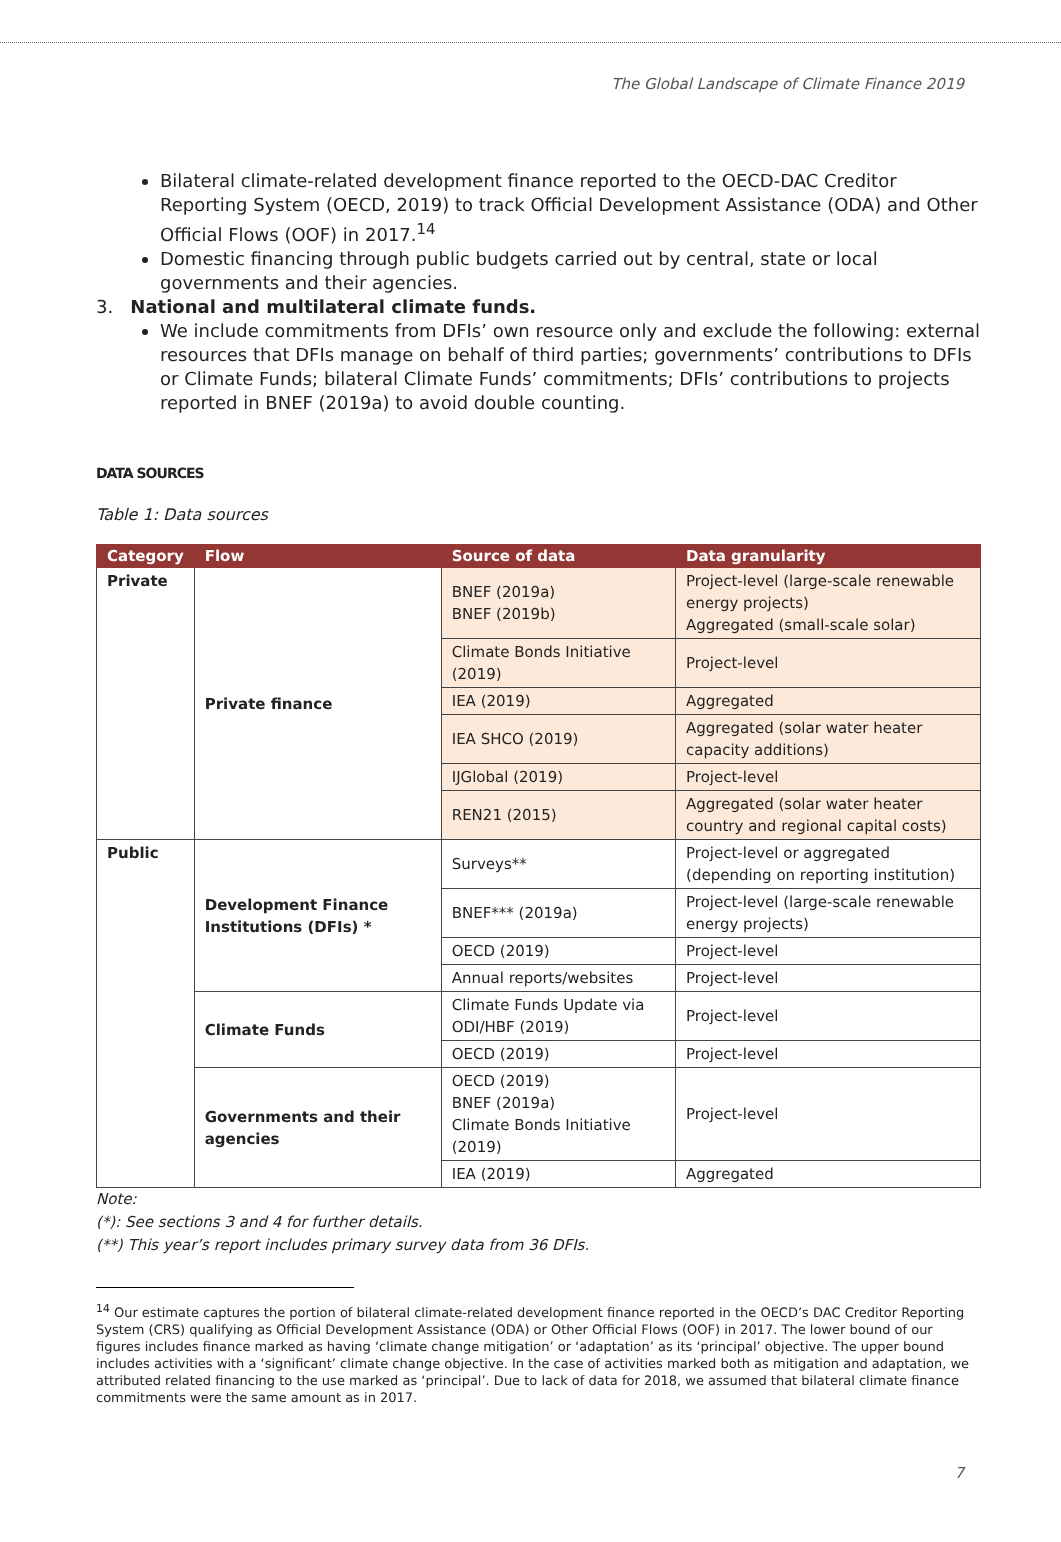The Global Landscape of Climate Finance 2019
Bilateral climate-related development finance reported to the OECD-DAC Creditor Reporting System (OECD, 2019) to track Official Development Assistance (ODA) and Other Official Flows (OOF) in 2017.<sup>14</sup>
Domestic financing through public budgets carried out by central, state or local governments and their agencies.
3. National and multilateral climate funds.
We include commitments from DFIs’ own resource only and exclude the following: external resources that DFIs manage on behalf of third parties; governments’ contributions to DFIs or Climate Funds; bilateral Climate Funds’ commitments; DFIs’ contributions to projects reported in BNEF (2019a) to avoid double counting.
DATA SOURCES
Table 1: Data sources
| Category | Flow | Source of data | Data granularity |
| --- | --- | --- | --- |
| Private | Private finance | BNEF (2019a) BNEF (2019b) | Project-level (large-scale renewable energy projects) Aggregated (small-scale solar) |
| | | Climate Bonds Initiative (2019) | Project-level |
| | | IEA (2019) | Aggregated |
| | | IEA SHCO (2019) | Aggregated (solar water heater capacity additions) |
| | | IJGlobal (2019) | Project-level |
| | | REN21 (2015) | Aggregated (solar water heater country and regional capital costs) |
| Public | Development Finance Institutions (DFIs) * | Surveys** | Project-level or aggregated (depending on reporting institution) |
| | | BNEF*** (2019a) | Project-level (large-scale renewable energy projects) |
| | | OECD (2019) | Project-level |
| | | Annual reports/websites | Project-level |
| | Climate Funds | Climate Funds Update via ODI/HBF (2019) | Project-level |
| | | OECD (2019) | Project-level |
| | Governments and their agencies | OECD (2019) BNEF (2019a) Climate Bonds Initiative (2019) | Project-level |
| | | IEA (2019) | Aggregated |
Note:
(*): See sections 3 and 4 for further details.
(**) This year’s report includes primary survey data from 36 DFIs.
<sup>14</sup> Our estimate captures the portion of bilateral climate-related development finance reported in the OECD’s DAC Creditor Reporting System (CRS) qualifying as Official Development Assistance (ODA) or Other Official Flows (OOF) in 2017. The lower bound of our figures includes finance marked as having ‘climate change mitigation’ or ‘adaptation’ as its ‘principal’ objective. The upper bound includes activities with a ‘significant’ climate change objective. In the case of activities marked both as mitigation and adaptation, we attributed related financing to the use marked as ‘principal’. Due to lack of data for 2018, we assumed that bilateral climate finance commitments were the same amount as in 2017.
7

┄┄┄┄┄┄┄┄┄┄┄┄┄┄┄┄┄┄┄┄

### WHAT THE EXERCISE ASKS:
When "water" shows up in a line of the material, report that line.

### YOUR SOLUTION:
| | | IEA SHCO (2019) | Aggregated (solar water heater capacity additions) |
| | | REN21 (2015) | Aggregated (solar water heater country and regional capital costs) |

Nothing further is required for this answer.